-- DATA UNDER STUDY --
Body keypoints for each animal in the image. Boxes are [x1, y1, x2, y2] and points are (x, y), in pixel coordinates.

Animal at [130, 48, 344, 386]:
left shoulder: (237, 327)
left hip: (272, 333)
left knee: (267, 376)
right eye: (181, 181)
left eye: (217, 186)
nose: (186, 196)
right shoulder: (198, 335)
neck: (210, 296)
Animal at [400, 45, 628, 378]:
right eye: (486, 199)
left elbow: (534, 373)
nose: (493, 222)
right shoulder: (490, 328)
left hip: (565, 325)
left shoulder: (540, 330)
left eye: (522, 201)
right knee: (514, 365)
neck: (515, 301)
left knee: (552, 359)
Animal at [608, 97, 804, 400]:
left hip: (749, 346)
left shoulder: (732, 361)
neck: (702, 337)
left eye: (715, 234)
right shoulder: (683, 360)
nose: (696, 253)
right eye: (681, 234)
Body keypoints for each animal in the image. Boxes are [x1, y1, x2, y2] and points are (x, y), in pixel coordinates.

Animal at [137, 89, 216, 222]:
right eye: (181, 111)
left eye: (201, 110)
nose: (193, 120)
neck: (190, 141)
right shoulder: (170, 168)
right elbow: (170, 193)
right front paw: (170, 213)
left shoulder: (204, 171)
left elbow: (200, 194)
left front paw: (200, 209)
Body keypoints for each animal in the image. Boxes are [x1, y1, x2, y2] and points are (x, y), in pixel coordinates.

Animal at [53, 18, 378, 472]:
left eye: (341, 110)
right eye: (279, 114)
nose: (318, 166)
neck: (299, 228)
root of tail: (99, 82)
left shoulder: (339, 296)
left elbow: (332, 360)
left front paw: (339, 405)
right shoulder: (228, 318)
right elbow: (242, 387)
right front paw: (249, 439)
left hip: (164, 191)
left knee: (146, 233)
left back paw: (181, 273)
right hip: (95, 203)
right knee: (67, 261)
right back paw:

-- EXERCISE DETAILS --
Beginning with the line containing "right eye: (681, 234)", repeat each line of the listing above, exactly, through the last one, and stop there.

-- REPLY TO THE EXERCISE --
right eye: (681, 234)
Body keypoints for each animal in the image. Boxes are [x1, y1, x2, y2] and points are (x, y), in pixel coordinates.

Animal at [137, 89, 216, 222]:
right eye: (181, 111)
left eye: (201, 110)
nose: (193, 120)
neck: (190, 141)
right shoulder: (170, 168)
right elbow: (170, 193)
right front paw: (170, 213)
left shoulder: (204, 171)
left elbow: (200, 194)
left front paw: (200, 209)
Body keypoints for each animal in the image. Boxes are [x1, y1, x2, y2] and points are (x, y), in pixel coordinates.

Animal at [53, 18, 378, 472]:
left eye: (341, 110)
right eye: (279, 114)
nose: (318, 166)
neck: (299, 228)
root of tail: (99, 82)
left shoulder: (339, 296)
left elbow: (332, 360)
left front paw: (339, 405)
right shoulder: (228, 318)
right elbow: (242, 387)
right front paw: (249, 439)
left hip: (164, 191)
left knee: (146, 233)
left back paw: (181, 273)
right hip: (95, 203)
right knee: (67, 261)
right back paw:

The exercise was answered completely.